If you use lucli from the command line (download the latest Lucene source and it's in the contrib directory), you can use the "explain" command to get Lucene to explain why it has scored it so highly.
It'll come out with something like this:
---------------- 2 score:0.6089077---------------------
(blah blah your document)
Explanation:4.260467 = (MATCH) sum of:
0.59024054 = (MATCH) weight(description:warwick in 276780), product of:
0.05595057 = queryWeight(description:warwick), product of:
5.2746606 = idf(docFreq=13531, numDocs=843621)
0.010607426 = queryNorm
10.549321 = (MATCH) fieldWeight(description:warwick in 276780), product of:
1.0 = tf(termFreq(description:warwick)=1)
5.2746606 = idf(docFreq=13531, numDocs=843621)
2.0 = fieldNorm(field=description, doc=276780)
0.832554 = (MATCH) weight(keywords:warwick in 276780), product of:
0.066450186 = queryWeight(keywords:warwick), product of:
6.264497 = idf(docFreq=5028, numDocs=843621)
0.010607426 = queryNorm
12.528994 = (MATCH) fieldWeight(keywords:warwick in 276780), product of:
1.0 = tf(termFreq(keywords:warwick)=1)
6.264497 = idf(docFreq=5028, numDocs=843621)
2.0 = fieldNorm(field=keywords, doc=276780)
0.19180772 = (MATCH) weight(url:warwick in 276780), product of:
0.048220757 = queryWeight(url:warwick), product of:
4.5459433 = idf(docFreq=28043, numDocs=843621)
0.010607426 = queryNorm
3.9777002 = (MATCH) fieldWeight(url:warwick in 276780), product of:
1.0 = tf(termFreq(url:warwick)=1)
4.5459433 = idf(docFreq=28043, numDocs=843621)
0.875 = fieldNorm(field=url, doc=276780)
0.023709858 = (MATCH) weight(content:warwick in 276780), product of:
0.03373665 = queryWeight(content:warwick), product of:
3.1804748 = idf(docFreq=109863, numDocs=843621)
0.010607426 = queryNorm
0.7027923 = (MATCH) fieldWeight(content:warwick in 276780), product of:
1.4142135 = tf(termFreq(content:warwick)=2)
3.1804748 = idf(docFreq=109863, numDocs=843621)
0.15625 = fieldNorm(field=content, doc=276780)
0.46163678 = (MATCH) weight(siteDescription:warwick in 276780), product of:
0.0494812 = queryWeight(siteDescription:warwick), product of:
4.6647696 = idf(docFreq=24901, numDocs=843621)
0.010607426 = queryNorm
9.329539 = (MATCH) fieldWeight(siteDescription:warwick in 276780), product of:
1.0 = tf(termFreq(siteDescription:warwick)=1)
4.6647696 = idf(docFreq=24901, numDocs=843621)
2.0 = fieldNorm(field=siteDescription, doc=276780)
0.96127754 = (MATCH) weight(siteUrl:warwick in 276780), product of:
0.10097861 = queryWeight(siteUrl:warwick), product of:
9.519615 = idf(docFreq=193, numDocs=843621)
0.010607426 = queryNorm
9.519615 = (MATCH) fieldWeight(siteUrl:warwick in 276780), product of:
1.0 = tf(termFreq(siteUrl:warwick)=1)
9.519615 = idf(docFreq=193, numDocs=843621)
1.0 = fieldNorm(field=siteUrl, doc=276780)

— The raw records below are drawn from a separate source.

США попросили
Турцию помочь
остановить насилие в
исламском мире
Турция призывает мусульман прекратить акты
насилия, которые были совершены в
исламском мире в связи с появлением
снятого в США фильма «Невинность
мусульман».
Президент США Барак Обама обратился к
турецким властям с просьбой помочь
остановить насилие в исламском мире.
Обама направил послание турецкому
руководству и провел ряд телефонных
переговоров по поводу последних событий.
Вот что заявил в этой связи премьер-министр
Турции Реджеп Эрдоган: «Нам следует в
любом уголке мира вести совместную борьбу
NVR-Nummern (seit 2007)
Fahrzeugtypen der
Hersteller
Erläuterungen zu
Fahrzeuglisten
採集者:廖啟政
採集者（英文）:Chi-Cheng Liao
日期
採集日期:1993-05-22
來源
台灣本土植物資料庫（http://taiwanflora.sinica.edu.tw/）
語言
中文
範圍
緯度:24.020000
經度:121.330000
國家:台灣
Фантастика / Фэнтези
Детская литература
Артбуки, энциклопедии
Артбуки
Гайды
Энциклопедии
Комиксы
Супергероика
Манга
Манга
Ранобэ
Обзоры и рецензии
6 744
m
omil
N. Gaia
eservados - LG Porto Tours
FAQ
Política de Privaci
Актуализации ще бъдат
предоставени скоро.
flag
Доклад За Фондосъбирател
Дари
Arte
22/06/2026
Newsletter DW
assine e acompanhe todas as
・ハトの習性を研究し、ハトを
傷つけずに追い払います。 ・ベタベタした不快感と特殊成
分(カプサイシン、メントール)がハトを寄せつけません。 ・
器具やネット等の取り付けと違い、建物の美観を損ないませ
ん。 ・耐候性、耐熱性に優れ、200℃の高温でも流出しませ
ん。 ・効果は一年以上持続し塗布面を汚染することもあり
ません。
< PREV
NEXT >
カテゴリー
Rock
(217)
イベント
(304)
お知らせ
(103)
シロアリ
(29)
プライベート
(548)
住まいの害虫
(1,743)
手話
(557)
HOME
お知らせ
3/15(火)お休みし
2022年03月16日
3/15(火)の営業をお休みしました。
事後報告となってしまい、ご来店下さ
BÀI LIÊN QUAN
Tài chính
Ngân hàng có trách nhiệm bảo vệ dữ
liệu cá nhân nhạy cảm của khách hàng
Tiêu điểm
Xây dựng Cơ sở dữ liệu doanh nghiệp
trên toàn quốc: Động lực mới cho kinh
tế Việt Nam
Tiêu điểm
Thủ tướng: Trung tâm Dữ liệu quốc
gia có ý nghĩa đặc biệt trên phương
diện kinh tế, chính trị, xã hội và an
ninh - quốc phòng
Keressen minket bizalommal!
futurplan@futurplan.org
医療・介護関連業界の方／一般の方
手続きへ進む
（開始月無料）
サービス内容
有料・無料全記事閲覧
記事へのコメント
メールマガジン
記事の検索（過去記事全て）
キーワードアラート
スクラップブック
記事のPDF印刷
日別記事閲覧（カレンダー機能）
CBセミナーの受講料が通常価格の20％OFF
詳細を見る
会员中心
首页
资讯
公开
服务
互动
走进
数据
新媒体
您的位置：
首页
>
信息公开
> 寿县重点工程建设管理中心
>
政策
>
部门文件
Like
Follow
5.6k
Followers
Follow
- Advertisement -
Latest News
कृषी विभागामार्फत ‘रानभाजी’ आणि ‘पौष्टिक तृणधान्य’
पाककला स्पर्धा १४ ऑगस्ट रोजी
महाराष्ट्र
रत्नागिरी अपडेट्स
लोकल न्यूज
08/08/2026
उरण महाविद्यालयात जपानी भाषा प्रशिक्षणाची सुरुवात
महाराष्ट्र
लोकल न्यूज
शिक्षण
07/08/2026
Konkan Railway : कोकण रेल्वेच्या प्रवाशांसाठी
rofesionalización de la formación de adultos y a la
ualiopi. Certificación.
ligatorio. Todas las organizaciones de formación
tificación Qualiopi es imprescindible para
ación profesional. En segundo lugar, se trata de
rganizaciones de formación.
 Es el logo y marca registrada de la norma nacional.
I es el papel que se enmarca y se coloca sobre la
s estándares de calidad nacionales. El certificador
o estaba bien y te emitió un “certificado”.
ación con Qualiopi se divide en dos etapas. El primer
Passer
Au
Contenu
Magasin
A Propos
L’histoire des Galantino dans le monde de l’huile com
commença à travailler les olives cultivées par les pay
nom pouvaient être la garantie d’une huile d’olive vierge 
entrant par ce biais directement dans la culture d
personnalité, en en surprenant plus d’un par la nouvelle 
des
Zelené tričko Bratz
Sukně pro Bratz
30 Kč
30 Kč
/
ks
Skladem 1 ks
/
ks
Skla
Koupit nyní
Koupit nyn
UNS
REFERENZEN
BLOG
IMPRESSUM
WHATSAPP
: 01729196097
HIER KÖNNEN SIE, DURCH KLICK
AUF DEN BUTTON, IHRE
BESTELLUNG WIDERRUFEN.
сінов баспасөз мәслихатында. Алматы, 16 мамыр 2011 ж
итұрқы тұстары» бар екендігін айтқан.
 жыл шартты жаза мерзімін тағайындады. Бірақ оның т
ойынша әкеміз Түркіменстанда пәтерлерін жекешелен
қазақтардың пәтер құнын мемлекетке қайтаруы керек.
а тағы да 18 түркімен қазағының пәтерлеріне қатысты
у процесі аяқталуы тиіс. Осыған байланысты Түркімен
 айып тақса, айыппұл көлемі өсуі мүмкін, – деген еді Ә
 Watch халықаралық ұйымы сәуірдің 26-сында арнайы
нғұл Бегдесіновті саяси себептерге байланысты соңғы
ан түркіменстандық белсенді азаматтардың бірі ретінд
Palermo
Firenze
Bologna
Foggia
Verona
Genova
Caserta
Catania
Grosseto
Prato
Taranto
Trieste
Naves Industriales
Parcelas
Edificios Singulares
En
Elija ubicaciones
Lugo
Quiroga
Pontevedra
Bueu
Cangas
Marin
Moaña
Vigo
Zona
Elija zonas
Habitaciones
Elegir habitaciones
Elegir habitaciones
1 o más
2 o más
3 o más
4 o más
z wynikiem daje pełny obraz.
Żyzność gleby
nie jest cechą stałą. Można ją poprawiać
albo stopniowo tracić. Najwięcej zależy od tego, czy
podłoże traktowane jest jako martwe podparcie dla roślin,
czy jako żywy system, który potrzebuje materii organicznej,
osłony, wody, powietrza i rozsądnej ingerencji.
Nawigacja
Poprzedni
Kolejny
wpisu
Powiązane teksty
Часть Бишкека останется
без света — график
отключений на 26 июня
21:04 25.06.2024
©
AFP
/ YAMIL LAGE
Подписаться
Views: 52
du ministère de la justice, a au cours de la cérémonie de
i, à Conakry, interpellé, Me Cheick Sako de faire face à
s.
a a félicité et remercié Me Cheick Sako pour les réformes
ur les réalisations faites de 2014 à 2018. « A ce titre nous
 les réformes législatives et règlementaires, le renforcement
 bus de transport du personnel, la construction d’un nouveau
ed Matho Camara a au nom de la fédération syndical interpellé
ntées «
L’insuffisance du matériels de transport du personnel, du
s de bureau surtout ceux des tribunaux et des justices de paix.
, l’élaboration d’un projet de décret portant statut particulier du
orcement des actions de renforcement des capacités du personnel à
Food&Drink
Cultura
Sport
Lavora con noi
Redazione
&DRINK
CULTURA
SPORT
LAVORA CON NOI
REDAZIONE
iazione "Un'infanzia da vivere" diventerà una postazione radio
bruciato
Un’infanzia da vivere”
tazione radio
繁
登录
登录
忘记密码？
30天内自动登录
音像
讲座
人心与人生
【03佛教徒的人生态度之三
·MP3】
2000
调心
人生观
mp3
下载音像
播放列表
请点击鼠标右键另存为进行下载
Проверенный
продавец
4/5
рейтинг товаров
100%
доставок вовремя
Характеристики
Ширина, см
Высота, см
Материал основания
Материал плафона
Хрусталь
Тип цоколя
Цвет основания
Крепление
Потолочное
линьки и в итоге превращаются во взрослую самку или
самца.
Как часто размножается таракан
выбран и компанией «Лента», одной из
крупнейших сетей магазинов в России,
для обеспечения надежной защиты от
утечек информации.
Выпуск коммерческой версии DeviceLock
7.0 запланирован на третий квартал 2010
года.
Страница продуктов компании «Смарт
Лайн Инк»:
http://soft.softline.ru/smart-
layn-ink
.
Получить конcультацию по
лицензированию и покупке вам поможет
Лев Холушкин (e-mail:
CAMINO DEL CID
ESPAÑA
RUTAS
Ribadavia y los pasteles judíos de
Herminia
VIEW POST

0.62917286 = (MATCH) weight(title:warwick in 276780), product of:
0.05776636 = queryWeight(title:warwick), product of:
5.4458413 = idf(docFreq=11402, numDocs=843621)
0.010607426 = queryNorm
10.891683 = (MATCH) fieldWeight(title:warwick in 276780), product of:
1.0 = tf(termFreq(title:warwick)=1)
5.4458413 = idf(docFreq=11402, numDocs=843621)
2.0 = fieldNorm(field=title, doc=276780)
0.57006776 = (MATCH) weight(second_title:warwick in 276780), product of:
0.05498614 = queryWeight(second_title:warwick), product of:
5.18374 = idf(docFreq=14819, numDocs=843621)
0.010607426 = queryNorm
10.36748 = (MATCH) fieldWeight(second_title:warwick in 276780), product of:
1.0 = tf(termFreq(second_title:warwick)=1)
5.18374 = idf(docFreq=14819, numDocs=843621)
2.0 = fieldNorm(field=second_title, doc=276780)
(Sorry, I only had a big index to get an example off, not a simple one!)
I will change the query as follows.
(my AND name) OR "my name"
Here, the additional phrase query adds to the score whenever there is a phrase match. In case, the document has "my first name" as the content, the phrase query will not result into any additional score. But the document with content "my name" will have the additional score and show up at the top.
Here, I am assuming length normalization is ignored.